David Axelrod in new book: Obama ‘irritated’ by Romney concession call in 2012

Another day, another nonfictional book offering interesting details about President Obama.

The New York Daily News received an advance copy of former Obama senior advisor David Axelrod’s upcoming memoir, “Believer: My 40 Years in Politics,” and in it Axelrod describes Obama as “irritated” by GOP presidential candidate Mitt Romney’s concession call after the 2012 election.

In particular, Axelrod paints Obama as “unsmiling during the call, and slightly irritated when it was over.”

According to the former White House advisor, Obama paraphrased Romney’s end of the call, “‘You really did a great job of getting the vote out in places like Cleveland and Milwaukee,’ in other words, black people. That’s what he thinks this was all about.”

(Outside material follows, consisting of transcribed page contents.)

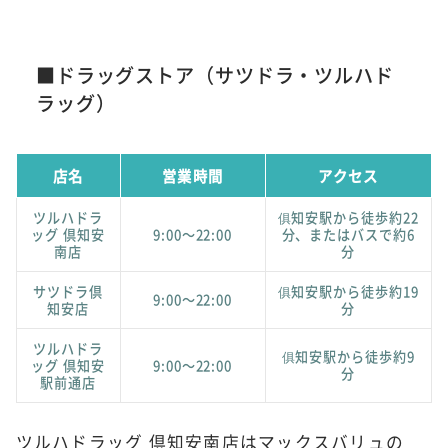
■ドラッグストア（サツドラ・ツルハド
ラッグ）
店名
営業時間
アクセス
ツルハドラ
俱知安駅から徒歩約22
ッグ 倶知安
9:00～22:00
分、またはバスで約6
南店
分
サツドラ倶
俱知安駅から徒歩約19
9:00～22:00
知安店
分
ツルハドラ
俱知安駅から徒歩約9
ッグ 倶知安
9:00～22:00
分
駅前通店
ツルハドラッグ 倶知安南店はマックスバリュの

Multiple recent books — including former defense secretary Robert Gates’ “Duty,” former defense secretary Leon Panetta’s “Worthy Fights” and journalist Edward Klein’s “Blood Feud” — have shed light on otherwise concealed nuggets about the Obama administration, many of them negative.

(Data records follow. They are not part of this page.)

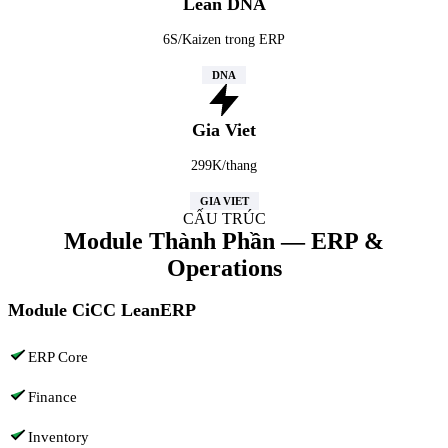
Lean DNA
6S/Kaizen trong ERP
DNA
Gia Viet
299K/thang
GIA VIET
CẤU TRÚC
Module Thành Phần — ERP &
Operations
Module CiCC LeanERP
ERP Core
Finance
Inventory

Axelrod’s book also contains some less-than-becoming details about the president, such as the way in which he desperately expressed his desire to get  then-Republican Sen. Olympia Snowe (Maine) on board with Obamacare.

“We’ll call it the Snowe plan,” Obama said before the vote on the health care law. “Hell, she can live here in the White House! Michelle and I will get an apartment.”

Unfortunately, his persistence — which was also chronicled in Snowe’s own memoir — didn’t do the trick, and the senator ultimately voted against the Affordable Care Act.

Moreover, Axelrod also claims that Obama knocked Joe Biden for his wordiness — read: gaffe-susceptibility — way back when the two were senators from Illinois and Delaware, respectively.

“Joe Biden is a decent guy, but man, that guy can just talk and talk,” Obama commented, according to the memoir.” It’s an incredible thing to see.”

While many of the details of Axelrod’s work do not reflect particularly poorly or positively on the president, they are nevertheless interesting.

For instance, the former advisor says that Obama thought about appointing Hillary Clinton to the Supreme Court after winning his party’s primary in 2008. Justice Clinton, anyone?

Obama also predicted the success of the iPhone during a private 2007 meeting with Apple CEO Steve Jobs when he previewed the device.

“If it were legal, I would buy a boatload of Apple stock,” Obama said, recalls Axelrod. “This thing is going to be really big.”

The memoir is slated for release on February 10.